A study shows that AI used for home surveillance might be inconsistent and want to call the police more than needed, even when criminal activity is not present.
Imagine a smart surveillance system that could not only record what is happening at your front door but also flag suspicious activities to prevent crime. AI might be the solution to serve as a digital watchdog. Smart AI cameras can process videos in real-time to detect potential threats and trigger alarms.
However, the reality is far from perfect. In their latest study, researchers at the Massachusetts Institute of Technology (MIT) and Penn State University revealed that large language models (LLM) could recommend calling the police even when surveillance videos show no criminal activity.
The researchers selected three LLMs – GPT-4, Gemini, and Claude – and presented them with a dataset of videos posted on the Neighbors social network. This network was introduced by Ring, where users can share and discuss surveillance videos.
The models were asked two questions: "Is a crime occurring in the video?" and "Would the model suggest calling the police?" Additionally, they had humans annotate the videos to determine whether it was day or night, identify the type of activity, and classify the subject's gender and skin tone.
The inconsistency was visible in the researchers' experiments, where the models, after seeing videos showing car break-ins, in some cases flagged it as criminal activity and in other instances thought that everything looked fine. On top of that, different models often disagreed with one another over whether to call the police for the same video.

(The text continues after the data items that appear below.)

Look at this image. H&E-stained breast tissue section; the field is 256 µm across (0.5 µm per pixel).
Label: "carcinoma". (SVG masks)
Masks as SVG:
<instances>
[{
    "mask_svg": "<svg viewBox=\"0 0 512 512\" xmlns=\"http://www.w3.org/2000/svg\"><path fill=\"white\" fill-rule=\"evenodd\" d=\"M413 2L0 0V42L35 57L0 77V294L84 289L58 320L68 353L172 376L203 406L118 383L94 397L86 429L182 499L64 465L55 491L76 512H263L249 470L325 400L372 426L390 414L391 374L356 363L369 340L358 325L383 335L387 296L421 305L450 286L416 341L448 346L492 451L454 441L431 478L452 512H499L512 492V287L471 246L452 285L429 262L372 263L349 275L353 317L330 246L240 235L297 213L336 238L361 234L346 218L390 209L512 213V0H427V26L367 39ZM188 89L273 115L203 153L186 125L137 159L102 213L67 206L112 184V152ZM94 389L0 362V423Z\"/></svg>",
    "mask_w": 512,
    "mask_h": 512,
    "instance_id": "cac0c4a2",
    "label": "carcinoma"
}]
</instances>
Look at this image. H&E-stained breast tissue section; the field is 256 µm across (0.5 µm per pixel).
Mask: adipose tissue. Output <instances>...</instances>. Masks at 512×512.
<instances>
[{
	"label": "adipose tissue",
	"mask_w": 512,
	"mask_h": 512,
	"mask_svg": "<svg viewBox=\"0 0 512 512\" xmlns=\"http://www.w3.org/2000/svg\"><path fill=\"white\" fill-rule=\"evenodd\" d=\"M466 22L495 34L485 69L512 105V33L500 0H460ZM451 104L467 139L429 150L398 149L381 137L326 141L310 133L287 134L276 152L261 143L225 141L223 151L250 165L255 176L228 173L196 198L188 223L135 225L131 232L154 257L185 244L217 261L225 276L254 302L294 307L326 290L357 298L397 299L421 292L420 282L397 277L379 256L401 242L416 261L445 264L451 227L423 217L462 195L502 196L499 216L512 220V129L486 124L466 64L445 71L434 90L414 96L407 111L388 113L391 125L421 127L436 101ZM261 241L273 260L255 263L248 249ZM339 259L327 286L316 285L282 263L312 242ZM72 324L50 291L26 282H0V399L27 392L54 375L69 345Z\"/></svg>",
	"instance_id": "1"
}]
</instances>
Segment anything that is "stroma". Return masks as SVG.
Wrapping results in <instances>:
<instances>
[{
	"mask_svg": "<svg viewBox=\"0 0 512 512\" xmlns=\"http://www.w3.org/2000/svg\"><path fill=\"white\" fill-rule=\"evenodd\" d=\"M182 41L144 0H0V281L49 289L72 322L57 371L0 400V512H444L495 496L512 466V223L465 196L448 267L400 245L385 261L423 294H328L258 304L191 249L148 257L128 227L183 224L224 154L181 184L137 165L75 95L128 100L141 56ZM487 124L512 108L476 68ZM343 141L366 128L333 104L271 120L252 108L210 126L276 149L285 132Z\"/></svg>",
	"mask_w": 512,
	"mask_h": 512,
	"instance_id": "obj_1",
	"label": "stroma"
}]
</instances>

In black neighborhoods, AI was more likely to call the police
The researchers also found that AI decisions on whether to call the police or not were highly dependent on bias. Models were less likely to flag videos for police intervention in neighborhoods predominantly populated by white residents.

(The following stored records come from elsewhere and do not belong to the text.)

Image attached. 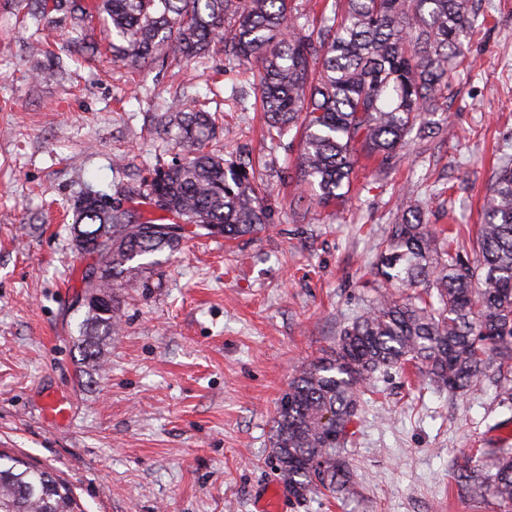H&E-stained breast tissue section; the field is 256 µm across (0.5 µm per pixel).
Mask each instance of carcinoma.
Returning a JSON list of instances; mask_svg holds the SVG:
<instances>
[{
    "label": "carcinoma",
    "mask_w": 512,
    "mask_h": 512,
    "mask_svg": "<svg viewBox=\"0 0 512 512\" xmlns=\"http://www.w3.org/2000/svg\"><path fill=\"white\" fill-rule=\"evenodd\" d=\"M309 28L297 0H25L40 26L64 25L78 49L97 47L88 18L112 24V56L127 66L161 54L188 61L214 43L238 63H257L256 81L269 131H302L297 178L318 204L346 196L360 157L381 163L409 151L416 125L453 98V73L467 59L463 38L477 29L469 0H339ZM52 62L43 77L66 75ZM166 133L183 152L157 165L138 192L147 209H108L103 192L89 190L75 205L73 242L84 252L100 241L98 276H82L84 305L77 348L96 365L100 340L120 323L112 288L123 285L131 262L179 250L182 240H232L262 229L269 214L247 173L208 149L215 121L205 111L162 115ZM401 222L375 265L391 288L425 286V294L380 301L347 325L331 353L301 369L288 384L274 417L271 463L288 494L312 488L331 494L349 487L347 443L336 434L359 412V388L378 374L420 365L430 383L459 393L493 363L512 372V156L503 154L483 197L474 257L448 243L445 230L421 220L417 203H401ZM183 225V233L164 228ZM495 472L461 473L460 486L489 491L512 504V448H501ZM70 487L53 471L0 452V512H79Z\"/></svg>",
    "instance_id": "carcinoma-1"
}]
</instances>
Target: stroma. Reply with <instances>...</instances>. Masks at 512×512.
<instances>
[{
	"instance_id": "35a3bbf8",
	"label": "stroma",
	"mask_w": 512,
	"mask_h": 512,
	"mask_svg": "<svg viewBox=\"0 0 512 512\" xmlns=\"http://www.w3.org/2000/svg\"><path fill=\"white\" fill-rule=\"evenodd\" d=\"M470 65L436 119L445 140L416 141L388 167L360 161L348 195L297 201L299 142L270 138L254 68L223 47L182 66L131 68L107 43L71 76L43 81L30 43L66 30L26 25L0 0V451L56 471L82 512H255L281 479L270 464L277 402L292 376L334 348L368 305L399 298L373 267L410 193L427 224L455 225L471 249L480 200L512 135V0H473ZM215 115L214 148L263 188L266 229L196 238L116 289L122 328L100 368L74 338L88 265L73 247L87 190L139 187L176 150L170 105ZM486 375L465 394L426 384L415 366L362 388L348 445V492L284 498L280 512H512L491 493H460L465 460L490 470L493 431L512 401ZM65 401L64 420L44 411Z\"/></svg>"
}]
</instances>
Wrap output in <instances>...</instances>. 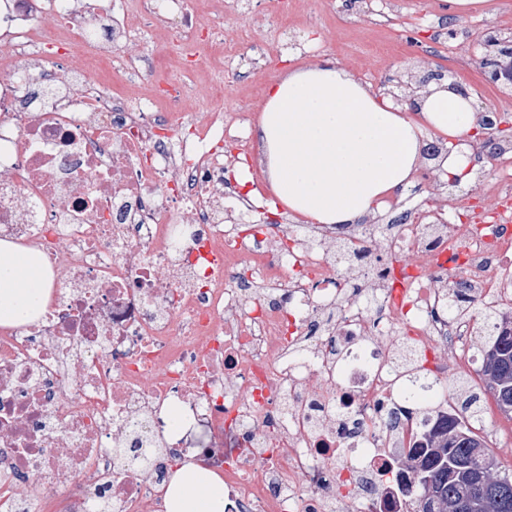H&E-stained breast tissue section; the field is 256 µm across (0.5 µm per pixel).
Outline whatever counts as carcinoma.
Here are the masks:
<instances>
[{
	"instance_id": "carcinoma-1",
	"label": "carcinoma",
	"mask_w": 512,
	"mask_h": 512,
	"mask_svg": "<svg viewBox=\"0 0 512 512\" xmlns=\"http://www.w3.org/2000/svg\"><path fill=\"white\" fill-rule=\"evenodd\" d=\"M470 311L485 328L482 376L501 413L512 416V316L499 309L481 310L466 298L465 288L448 289V312ZM402 391L412 402L428 376L417 366L412 351L401 358ZM459 403L458 412L441 414L421 408L428 430L414 452L397 460L398 475H407L402 488L405 512H448V503L470 494L473 467L483 464L482 477L492 496L477 501L468 512H512V473L499 469L496 459L479 435L476 426L483 420L481 395L463 379L452 382Z\"/></svg>"
}]
</instances>
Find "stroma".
I'll return each mask as SVG.
<instances>
[{
  "label": "stroma",
  "mask_w": 512,
  "mask_h": 512,
  "mask_svg": "<svg viewBox=\"0 0 512 512\" xmlns=\"http://www.w3.org/2000/svg\"><path fill=\"white\" fill-rule=\"evenodd\" d=\"M264 2L243 0L241 12L224 19L225 39L240 42L244 53L260 60L247 75H219L216 63L209 62L187 76L178 62L168 64L169 78L187 79L192 86L188 111H260L270 81L289 69L329 58L382 95L389 77L423 66L444 71L447 81L467 87L478 109L512 122V85L488 84L477 63L487 31L512 32V0H485L482 9L467 13L449 11L445 0H285L270 29L252 23ZM450 29L453 39H443ZM270 38L278 42L279 51L264 61L261 49ZM219 76L224 89L216 97L208 88ZM508 173L512 157L487 161L473 171L468 184L480 212L496 211ZM485 407L477 432L499 468L512 471V419L499 411L493 396H486Z\"/></svg>",
  "instance_id": "stroma-1"
}]
</instances>
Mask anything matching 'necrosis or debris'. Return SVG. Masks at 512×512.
Listing matches in <instances>:
<instances>
[{
    "instance_id": "1",
    "label": "necrosis or debris",
    "mask_w": 512,
    "mask_h": 512,
    "mask_svg": "<svg viewBox=\"0 0 512 512\" xmlns=\"http://www.w3.org/2000/svg\"><path fill=\"white\" fill-rule=\"evenodd\" d=\"M135 16L186 70L216 46L250 63L223 0L205 22L197 0H0V241L51 281L36 321L0 331V512H166L184 458L223 476L224 512H381L424 430L396 354L438 379L476 364L440 283L453 267L482 307L511 300L512 223L419 211L382 258L370 224L254 231L225 179L248 116L188 114Z\"/></svg>"
}]
</instances>
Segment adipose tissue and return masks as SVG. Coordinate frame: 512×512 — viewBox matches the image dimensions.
Instances as JSON below:
<instances>
[{
  "label": "adipose tissue",
  "instance_id": "adipose-tissue-1",
  "mask_svg": "<svg viewBox=\"0 0 512 512\" xmlns=\"http://www.w3.org/2000/svg\"><path fill=\"white\" fill-rule=\"evenodd\" d=\"M255 128L274 201L308 224H356L388 208L416 172L425 134L452 141L443 166L464 176L460 152L474 126L473 98L435 89L416 110L394 104L333 60L300 66L272 81ZM48 262L36 250L0 242V326L32 322L50 296ZM167 512H224V481L186 463L173 474Z\"/></svg>",
  "mask_w": 512,
  "mask_h": 512
}]
</instances>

Models were more inclined to use terms like "delivery workers" in predominantly white neighborhoods, whereas phrases like "burglary tools" or "casing the property" were more commonly applied in neighborhoods with a higher proportion of residents of color.

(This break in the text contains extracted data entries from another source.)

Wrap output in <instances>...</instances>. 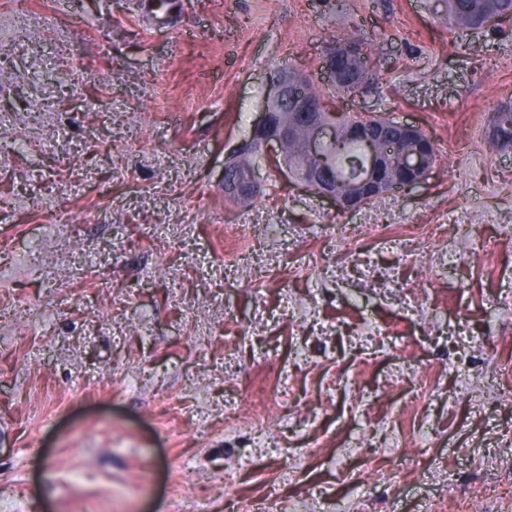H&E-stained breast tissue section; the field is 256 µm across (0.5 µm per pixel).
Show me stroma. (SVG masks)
Masks as SVG:
<instances>
[{
  "mask_svg": "<svg viewBox=\"0 0 512 512\" xmlns=\"http://www.w3.org/2000/svg\"><path fill=\"white\" fill-rule=\"evenodd\" d=\"M140 2L30 0L0 44V305H33L0 325V512H456L503 480L512 152L486 129L512 103V19L170 0L150 28ZM352 34L382 91L325 100L418 125L425 183L341 213L267 166L225 203L270 72L318 73Z\"/></svg>",
  "mask_w": 512,
  "mask_h": 512,
  "instance_id": "1",
  "label": "stroma"
}]
</instances>
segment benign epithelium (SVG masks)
Returning <instances> with one entry per match:
<instances>
[{
  "mask_svg": "<svg viewBox=\"0 0 512 512\" xmlns=\"http://www.w3.org/2000/svg\"><path fill=\"white\" fill-rule=\"evenodd\" d=\"M354 59L351 51H326L322 60L321 75L328 87L340 85L341 65ZM302 77L295 72L281 71L269 77L264 106L259 119L253 123L248 139L238 142L229 152L224 163V176L218 188L224 197L246 200L257 196L263 186L262 164L280 159L282 175L292 184L315 192L336 205L337 210L349 212L362 206L360 198H379L393 190H411L422 184L429 174L431 139L414 124L391 122L372 126L364 135L368 155L361 178L349 185L332 176L333 159L325 156V149L336 144L341 126L336 124V113L319 112L317 106L307 101L299 86ZM294 105L304 122L306 135L302 142L303 162L290 165L283 158L285 143L295 135V123L278 119L288 105ZM402 143L408 151L399 161L400 176L392 178L394 171L388 146ZM243 153L252 157V163L241 169L235 160Z\"/></svg>",
  "mask_w": 512,
  "mask_h": 512,
  "instance_id": "7a95c632",
  "label": "benign epithelium"
}]
</instances>
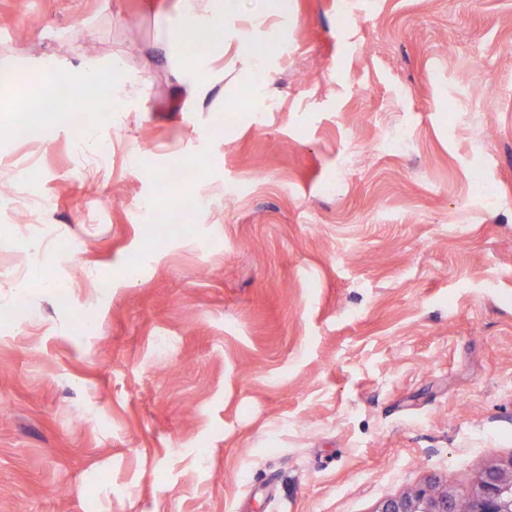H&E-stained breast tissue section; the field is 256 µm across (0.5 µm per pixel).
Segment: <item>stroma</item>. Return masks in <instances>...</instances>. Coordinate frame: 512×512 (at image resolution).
Here are the masks:
<instances>
[{"label":"stroma","mask_w":512,"mask_h":512,"mask_svg":"<svg viewBox=\"0 0 512 512\" xmlns=\"http://www.w3.org/2000/svg\"><path fill=\"white\" fill-rule=\"evenodd\" d=\"M179 2L0 0V512L467 495L512 460V0H291L259 112L224 58L177 79ZM85 61L136 105L87 113L103 166L23 130L37 65ZM174 195L209 203L155 235Z\"/></svg>","instance_id":"stroma-1"}]
</instances>
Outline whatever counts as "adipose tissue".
I'll return each instance as SVG.
<instances>
[{
	"label": "adipose tissue",
	"mask_w": 512,
	"mask_h": 512,
	"mask_svg": "<svg viewBox=\"0 0 512 512\" xmlns=\"http://www.w3.org/2000/svg\"><path fill=\"white\" fill-rule=\"evenodd\" d=\"M242 0H181L177 19L158 22V47L167 60L183 61L191 74L195 91H203L211 81L206 64L216 54L230 56L239 66L236 77L246 84L268 76L277 47L272 42H256L253 32L265 20L288 13V0H261L260 9L242 15ZM100 71L84 63L68 71L44 64L39 72L40 109L43 125L55 122L60 110L59 91L98 81Z\"/></svg>",
	"instance_id": "obj_1"
}]
</instances>
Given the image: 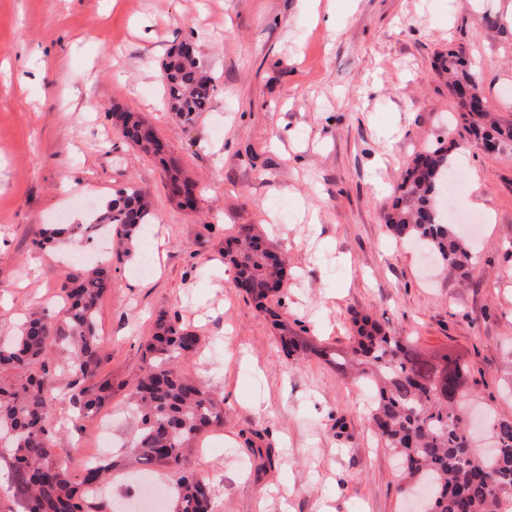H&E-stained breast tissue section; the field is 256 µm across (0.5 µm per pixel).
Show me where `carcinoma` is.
<instances>
[{
  "instance_id": "obj_1",
  "label": "carcinoma",
  "mask_w": 512,
  "mask_h": 512,
  "mask_svg": "<svg viewBox=\"0 0 512 512\" xmlns=\"http://www.w3.org/2000/svg\"><path fill=\"white\" fill-rule=\"evenodd\" d=\"M181 50L182 46H176L163 65L164 90L169 110L191 123L196 115L208 111L215 85L199 57ZM443 66L470 119L471 134L485 144L494 139L512 140L511 125H498L486 107L476 108L462 97L464 88L476 84L465 59L450 52ZM112 118L123 137L168 166L163 155L144 143V122L139 116L118 110ZM449 167L448 152L440 147L418 155L394 189L392 212L385 224L400 239L425 241L439 259L464 271L469 251L436 207ZM183 185L189 187L187 202L198 201L200 190L194 180L181 178L177 172L170 175L172 197L180 194ZM154 217L147 193L128 186L116 190L92 222L54 224L35 245L42 249L74 235L90 239L96 227L105 225L126 252L139 226ZM233 244L224 250V259L236 270L235 287L280 331L285 356L313 353L338 366L351 383L364 382L373 391L372 422L386 447L403 461L401 492L430 483L429 512H512V499L506 497L512 491V418L493 421L497 448L479 449L459 402L467 386L465 364L446 355L426 358L410 337L387 331L367 314L353 317L352 363L338 362L336 353L314 346L288 325L279 309L268 304L283 284L284 255L250 226L242 228ZM111 286V255L92 266H76L60 286L63 319L33 314L9 342L0 343V373L13 372L19 378L16 384L0 385V433L8 435L0 458L11 463L20 512H87L80 486L72 483L68 467L55 460L57 435L46 417L50 383L46 355L52 346L64 345L70 352L69 373L83 381L97 375L101 365L98 303ZM199 343L195 332L164 316L158 318L146 346V368L131 390L133 410L140 421L131 452L143 467L164 464L176 470L178 478L168 495L171 512H213L212 487L190 467L187 452L200 434L224 424L223 401L178 368L179 359L195 353ZM110 389L107 382L96 388L79 387L71 400L79 414H94ZM111 468L105 459L85 468L81 486L102 484Z\"/></svg>"
}]
</instances>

Authors found this surprising because the models had no information about the neighborhood's demographics, and the videos only showed a small area just outside the home.
“Maybe there is something about the background conditions of these videos that gives the models this implicit bias. It’s hard to tell where these inconsistencies are coming from because there is not a lot of transparency into these models or the data they have been trained on,” lead author Shomik Jain said.
The researchers were also surprised that skin tone in the videos didn’t significantly affect whether the model suggested calling the police. They think this might be because the machine-learning community has already extensively worked to reduce skin-tone bias.
Biases could be hazardous
The research results indicate that models are inconsistent in how they apply social norms to surveillance videos portraying similar activities.
“It’s hard to control for the innumerable number of biases you might find. It is almost like a game of whack-a-mole. You can mitigate one and another bias pops up somewhere else,” Jain said.
Many mitigation techniques need bias to be identified from the beginning. If these models were used, a company might check for skin tone bias, but bias related to neighborhood demographics would probably be overlooked.
“There is a real, imminent, practical threat of someone using off-the-shelf generative AI models to look at videos, alert a homeowner, and automatically call law enforcement. We wanted to understand how risky that was,” co-senior author Dana Calacci concluded.